WHAT IS REQUIRED »
Each entry should be written out again exactly, so that nothing is lost.

(TASK INPUT Opens)

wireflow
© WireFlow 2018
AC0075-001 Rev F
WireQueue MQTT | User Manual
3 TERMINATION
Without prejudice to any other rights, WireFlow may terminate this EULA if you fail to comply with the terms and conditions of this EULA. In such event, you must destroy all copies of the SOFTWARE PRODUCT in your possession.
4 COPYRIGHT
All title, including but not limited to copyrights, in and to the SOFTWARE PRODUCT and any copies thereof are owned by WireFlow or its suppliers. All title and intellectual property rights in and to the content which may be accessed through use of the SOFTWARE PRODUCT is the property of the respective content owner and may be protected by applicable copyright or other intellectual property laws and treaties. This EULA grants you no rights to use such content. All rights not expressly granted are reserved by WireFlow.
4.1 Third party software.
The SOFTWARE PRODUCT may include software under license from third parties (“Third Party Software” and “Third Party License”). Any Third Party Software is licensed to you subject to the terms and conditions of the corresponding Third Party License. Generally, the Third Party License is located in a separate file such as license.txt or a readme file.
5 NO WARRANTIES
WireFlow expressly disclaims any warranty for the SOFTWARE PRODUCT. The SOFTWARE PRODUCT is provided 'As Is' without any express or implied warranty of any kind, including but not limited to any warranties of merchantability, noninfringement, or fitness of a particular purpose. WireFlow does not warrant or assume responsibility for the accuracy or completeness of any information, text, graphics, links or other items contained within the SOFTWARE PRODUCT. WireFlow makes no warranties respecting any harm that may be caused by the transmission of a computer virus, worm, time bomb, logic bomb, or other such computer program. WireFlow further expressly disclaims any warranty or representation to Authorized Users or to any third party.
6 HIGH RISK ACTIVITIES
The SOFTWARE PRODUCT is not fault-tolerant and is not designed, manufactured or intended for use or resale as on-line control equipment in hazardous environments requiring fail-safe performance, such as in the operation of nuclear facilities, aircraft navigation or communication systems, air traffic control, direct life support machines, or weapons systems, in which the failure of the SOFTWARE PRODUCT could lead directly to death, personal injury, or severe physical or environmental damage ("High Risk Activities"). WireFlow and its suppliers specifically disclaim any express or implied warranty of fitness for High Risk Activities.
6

(TASK INPUT Closes)

REPLY TO THE TASK »
wireflow
© WireFlow 2018
AC0075-001 Rev F
WireQueue MQTT | User Manual
3 TERMINATION
Without prejudice to any other rights, WireFlow may terminate this EULA if you fail to comply with the terms and conditions of this EULA. In such event, you must destroy all copies of the SOFTWARE PRODUCT in your possession.
4 COPYRIGHT
All title, including but not limited to copyrights, in and to the SOFTWARE PRODUCT and any copies thereof are owned by WireFlow or its suppliers. All title and intellectual property rights in and to the content which may be accessed through use of the SOFTWARE PRODUCT is the property of the respective content owner and may be protected by applicable copyright or other intellectual property laws and treaties. This EULA grants you no rights to use such content. All rights not expressly granted are reserved by WireFlow.
4.1 Third party software.
The SOFTWARE PRODUCT may include software under license from third parties (“Third Party Software” and “Third Party License”). Any Third Party Software is licensed to you subject to the terms and conditions of the corresponding Third Party License. Generally, the Third Party License is located in a separate file such as license.txt or a readme file.
5 NO WARRANTIES
WireFlow expressly disclaims any warranty for the SOFTWARE PRODUCT. The SOFTWARE PRODUCT is provided 'As Is' without any express or implied warranty of any kind, including but not limited to any warranties of merchantability, noninfringement, or fitness of a particular purpose. WireFlow does not warrant or assume responsibility for the accuracy or completeness of any information, text, graphics, links or other items contained within the SOFTWARE PRODUCT. WireFlow makes no warranties respecting any harm that may be caused by the transmission of a computer virus, worm, time bomb, logic bomb, or other such computer program. WireFlow further expressly disclaims any warranty or representation to Authorized Users or to any third party.
6 HIGH RISK ACTIVITIES
The SOFTWARE PRODUCT is not fault-tolerant and is not designed, manufactured or intended for use or resale as on-line control equipment in hazardous environments requiring fail-safe performance, such as in the operation of nuclear facilities, aircraft navigation or communication systems, air traffic control, direct life support machines, or weapons systems, in which the failure of the SOFTWARE PRODUCT could lead directly to death, personal injury, or severe physical or environmental damage ("High Risk Activities"). WireFlow and its suppliers specifically disclaim any express or implied warranty of fitness for High Risk Activities.
6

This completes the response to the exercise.